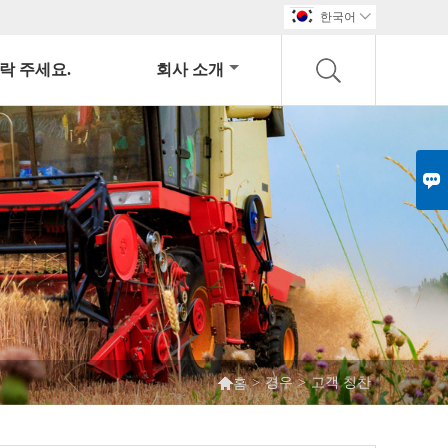
한국어

락 주세요.
회사 소개


>
경우
>
고객 칭찬
홈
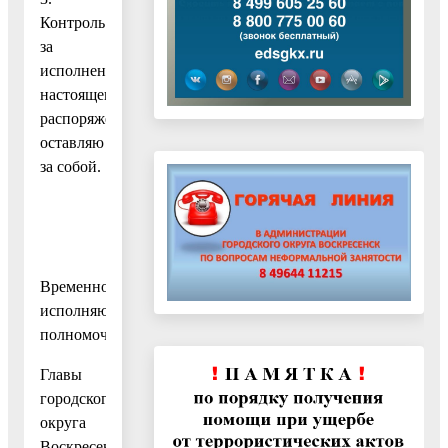
Контроль
за
исполнением
настоящего
распоряжения
оставляю
за собой.
Временно
исполняющий
полномочия
Главы
городского
округа
Воскресенск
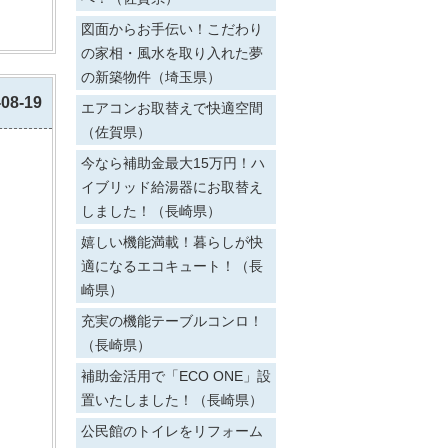
図面からお手伝い！こだわり
の家相・風水を取り入れた夢
の新築物件（埼玉県）
-08-19
エアコンお取替えで快適空間
（佐賀県）
今なら補助金最大15万円！ハ
イブリッド給湯器にお取替え
しました！（長崎県）
嬉しい機能満載！暮らしが快
適になるエコキュート！（長
崎県）
充実の機能テーブルコンロ！
（長崎県）
補助金活用で「ECO ONE」設
置いたしました！（長崎県）
公民館のトイレをリフォーム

---+---

_Your task_: Rewrite the whole listing with each "補助金" changed to "助成金" and every other line left as it is. Leave the pictures out of your answer.

_Response to this task_:
한국어

락 주세요.
회사 소개


>
경우
>
고객 칭찬
홈
Контроль
за
исполнением
настоящего
распоряжения
оставляю
за собой.
Временно
исполняющий
полномочия
Главы
городского
округа
Воскресенск
図面からお手伝い！こだわり
の家相・風水を取り入れた夢
の新築物件（埼玉県）
-08-19
エアコンお取替えで快適空間
（佐賀県）
今なら助成金最大15万円！ハ
イブリッド給湯器にお取替え
しました！（長崎県）
嬉しい機能満載！暮らしが快
適になるエコキュート！（長
崎県）
充実の機能テーブルコンロ！
（長崎県）
助成金活用で「ECO ONE」設
置いたしました！（長崎県）
公民館のトイレをリフォーム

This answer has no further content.